Sunday, February 5, 2023

Rethinking Adam Smith - More than the "invisible hand"


As soon as you say the name Adam Smith, the first thoughts for many include "invisible hand" and "capitalism". The Adam Smith that most people think they know is one-dimensional. Perhaps that is inevitable for many thinkers. We tag them with a single word or view. We often don't like multi-dimensional thinkers. We like simple descriptions. Have many revered Smith without understand his writings? Yes, and this should be rectified.

The new book Adam Smith's America tries to find a balance between a one-dimensional Adam Smith and the complexities of a man who was a moral philosopher.
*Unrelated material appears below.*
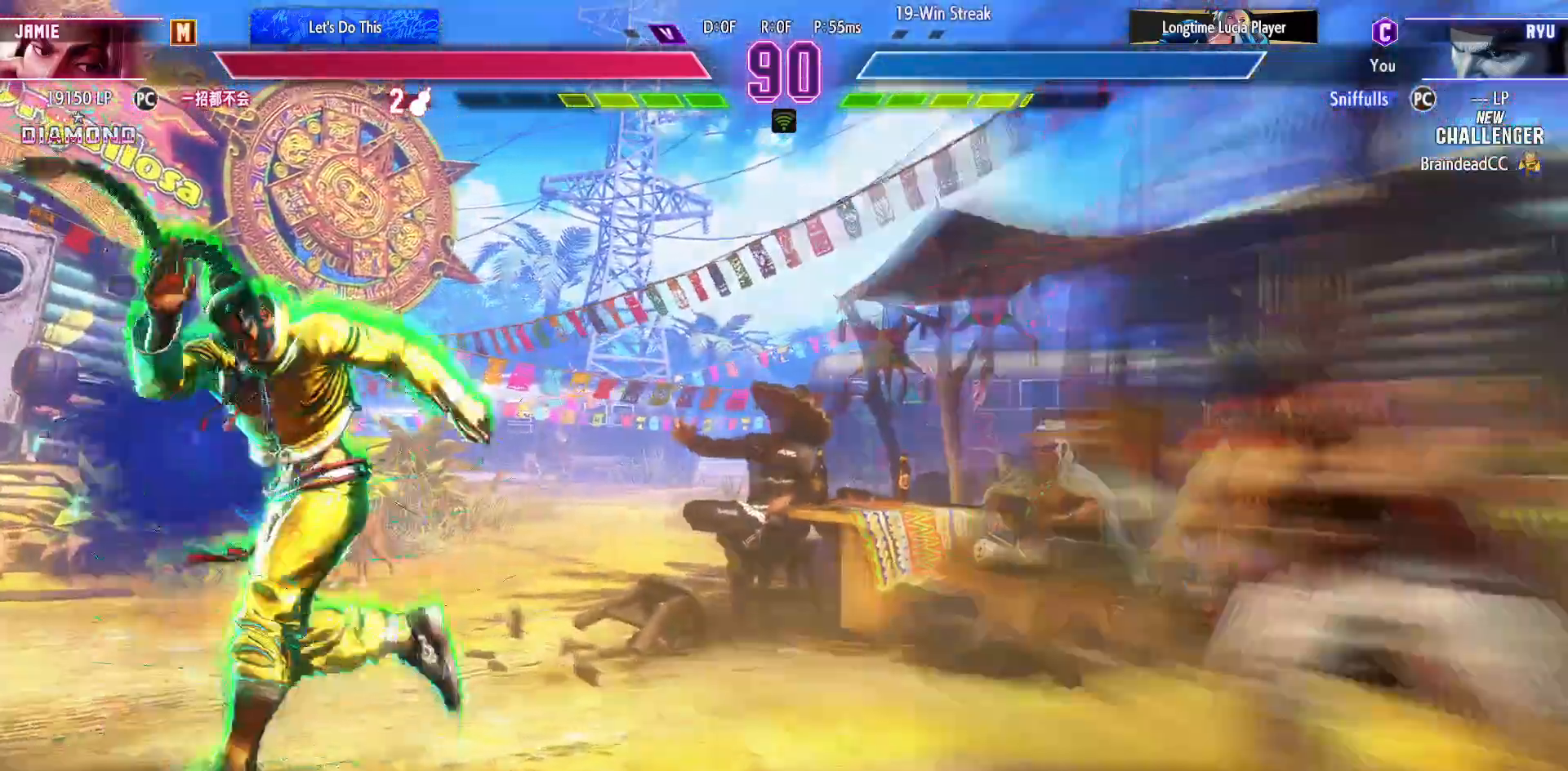
{"buttons": ["SQUARE", "DPAD_DOWN"], "events": [[183, "DPAD_DOWN", "down"], [200, "DPAD_LEFT", "up"], [450, "SQUARE", "down"]]}
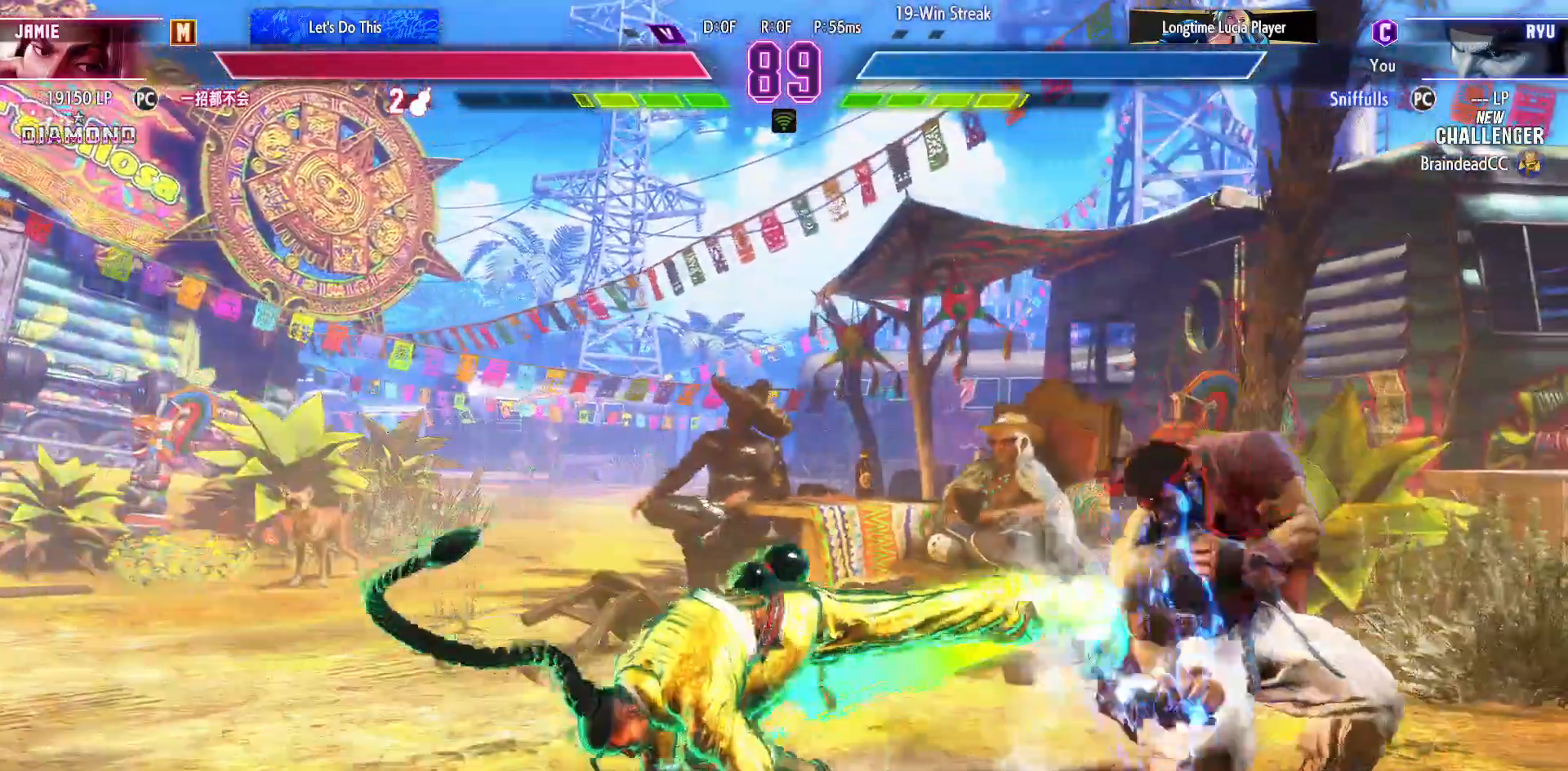
{"buttons": ["DPAD_DOWN"], "events": [[50, "SQUARE", "up"]]}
Glory Liu present different interpretations of Smith through time and tries to link the Adam Smith of The Wealth of Nations with the Smith of The Theory of Moral Sentiments. Liu weaves a history of how the Adam Smith after his publication in 1776 differed from the interpretation in 1876 and again in 1976. She asks and presents a more balanced view of Smith albeit he introduces her own biases. 

Liu would like to emphasize that Smith was not an economist but a moral philosopher; however, had he only wrote Moral Sentiments, he would have been an unknown and only viewed in passing. Moral thinking shaped the Wealth of Nations, but it is not a work of philosophy. Economists especially from the Chicago School focus not on his moral thinking but his description of market behavior. Yes, they were biased, but they try and wed Smith with economics, price theory, and a view of capital as a system. There is not an attempt to fit this into a deeper philosophical view. 

Rethinking Adam Smith could have been condensed with less emphasis on the bias against the Chicago school. It is a useful to read about the changing interpretations of Smith, but that is a not a unique problem. It is just part of field of history that interpretations change with the times. Refocusing on Smith the philosopher does not change his key focus on market dynamics.